EXTRACTO DE PÁGINA
El shiismo ha escrito pacientemente la historia de aquellos descendientes de Alí que, a través de las épocas, han portado la correcta virtud e iluminación. Así construyeron la lista de los doce imanes, formada por estos descendientes en las nueve generaciones siguientes. Los suníes, por así decirlo, tienen un panteón mucho más amplio, pues consideran como virtuosos musulmanes a todos los compañeros de El Profeta, incluso aquéllos que son discutidos por la doctrina.

Por lo tanto, tenemos dos versiones básicas en juego: por un lado, los shiíes consideran que una serie de hombres sin virtud han traicionado y secuestrado el Islam, matando a los descendientes auténticos de Mahoma (los shiíes creen que de sus doce imanes, los once primeros fueron asesinados) que estaban llamados a comandar la comunidad de creyentes. Los suníes, por su parte, consideran que si los musulmanes están divididos, es por la acción corrosiva de los shiíes. Tampoco es una dinámica que os tiene que sorprender mucho pues, en algunas de sus presentaciones y apreciaciones, se parece bastante a la polémica entre católicos y reformados.

La diferenciación entre suníes y shiíes, aunque como espero haberos expuesto se basa en opciones, digamos, teológicas de fondo, comienza con la revolución abásida, a mediados del siglo VIII, y termina con la formación de la dinastía búyida, que ya hemos visto.

Cada tribu, dice un poeta islámico, tiene su sunna y su imán. Sunna, como ya hemos visto, significa costumbre o práctica; viene a decirnos, pues, que cada comunidad musulmana tiene una forma de hacer las cosas; a todos les gustan los macarrones, pero unos los toman con queso y otros con tomate; incluso los hay que no se los comen y los pegan para hacer casitas. El imán es la fuente de esa práctica. Es esa persona cuyas acciones se convierten en modelos para las generaciones siguientes; la gente que le sigue lo que hace, pues, es adoptar su sunna.

DATOS PROPORCIONADOS
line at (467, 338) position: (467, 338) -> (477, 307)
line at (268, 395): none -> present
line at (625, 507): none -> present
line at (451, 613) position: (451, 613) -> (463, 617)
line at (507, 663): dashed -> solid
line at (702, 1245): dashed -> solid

TAREAS PENDIENTES
**1.** Resume en dos oraciones el texto sobre suníes y shiíes.
**2.** Copia sin cambios el fragmento del texto sobre suníes y shiíes que va desde "El shiismo ha" hasta "por la doctrina.".
**3.** Retoma el texto sobre suníes y shiíes y continúalo a partir de su última oración.

LAS RESPUESTAS
**1.** Los shiíes reconocen a doce imanes descendientes de Alí y creen que hombres sin virtud traicionaron el Islam y asesinaron a los auténticos descendientes de Mahoma, mientras que los suníes consideran virtuosos a todos los compañeros del Profeta y culpan a los shiíes de la división de los musulmanes. La diferenciación entre ambos grupos comienza con la revolución abásida, a mediados del siglo VIII, y termina con la formación de la dinastía búyida.

**2.**
El shiismo ha escrito pacientemente la historia de aquellos descendientes de Alí que, a través de las épocas, han portado la correcta virtud e iluminación. Así construyeron la lista de los doce imanes, formada por estos descendientes en las nueve generaciones siguientes. Los suníes, por así decirlo, tienen un panteón mucho más amplio, pues consideran como virtuosos musulmanes a todos los compañeros de El Profeta, incluso aquéllos que son discutidos por la doctrina.

**3.**
Imán es, pues, un concepto religioso. El Islam ha considerado imanes a guerreros, pero no por ser esto sino por su liderazgo religioso. Abu Bakr, Omar, Osmán y Alí fueron apelados de imanes, como lo fueron algunos compañeros de El Profeta, sobre todo aquéllos sobre cuya virtud islámica se discute menos. El propio Corán es un imán, puesto que contiene una sunna que debe ser seguida; como lo pueden ser los hadith, las colecciones de dichos atribuidos a la boca de Mahoma. En relación con la sharia, el imán adquiere una vertiente jurídica, ya que se lo considera una autoridad.

Imán es un concepto más neto que califa, ya que los califas se describieron a sí mismos, a veces como sucesores de El Profeta, a veces como servidores y adjuntos de él. La autoridad del califa, por lo tanto, no proviene formalmente de lo listo o cojonudo que sea, sino de un tercero: El Profeta.

Cuando Abu Bakr se impuso como líder de los musulmanes, se hizo llamar Khalifat Rasul Allah, que viene a ser como el sucesor del Profeta de Dios. Fue Omar quien comenzó a ser llamado Amir al-Muminin o comandante de los creyentes. Osmán fue el primero llamado Khalifatullah, esto es, sirviente o adjunto de Dios, título que ya se consolidó entre todos los omeyas y abásidas restantes.

Los califas, por lo tanto, tenían un indudable mando terrenal y espiritual, lo cual hizo prácticamente imposible permanecer en la grey musulmana sin aceptar su autoridad. Aquél que la negaba, en efecto, quedaba fuera del tablero del Monopoly islámico. Esto les ocurrió, por ejemplo, a los primeros kharijis quienes, debo recordaros, rechazaron tanto a Alí como a Muawiya, porque ninguno de los dos les parecía suficientemente virtuoso; y, probablemente, explica que, finalmente, se convirtiesen en partidarios de Alí: al fin y a la postre, para poder seguir dentro del perímetro del pueblo de El Profeta, necesitaban aceptar a un califa.

Yo tengo por totalmente cierto que, cuando menos en algún momento procesal temprano del islamismo, los musulmanes creían resolver el reto que suponía el desarrollo de su religión mediante la figura del califa. El califa era el responsable de mantener la fe y la creencia. Sin embargo, hay dos cosas que yo creo que pasaron. La primera de ellas es que, por mor de la situación real y de los retos reales que se le ofrecían al Imperio musulmán, el califa, cada vez más, necesitaba ser un buen guerrero; en términos cristológicos, por mucho que se esperase de él que fuese pastor de almas, su oficio principal fue el de ser general de capitanes; ambas son cosas distintas, de hecho, en ocasiones son hasta opuestas.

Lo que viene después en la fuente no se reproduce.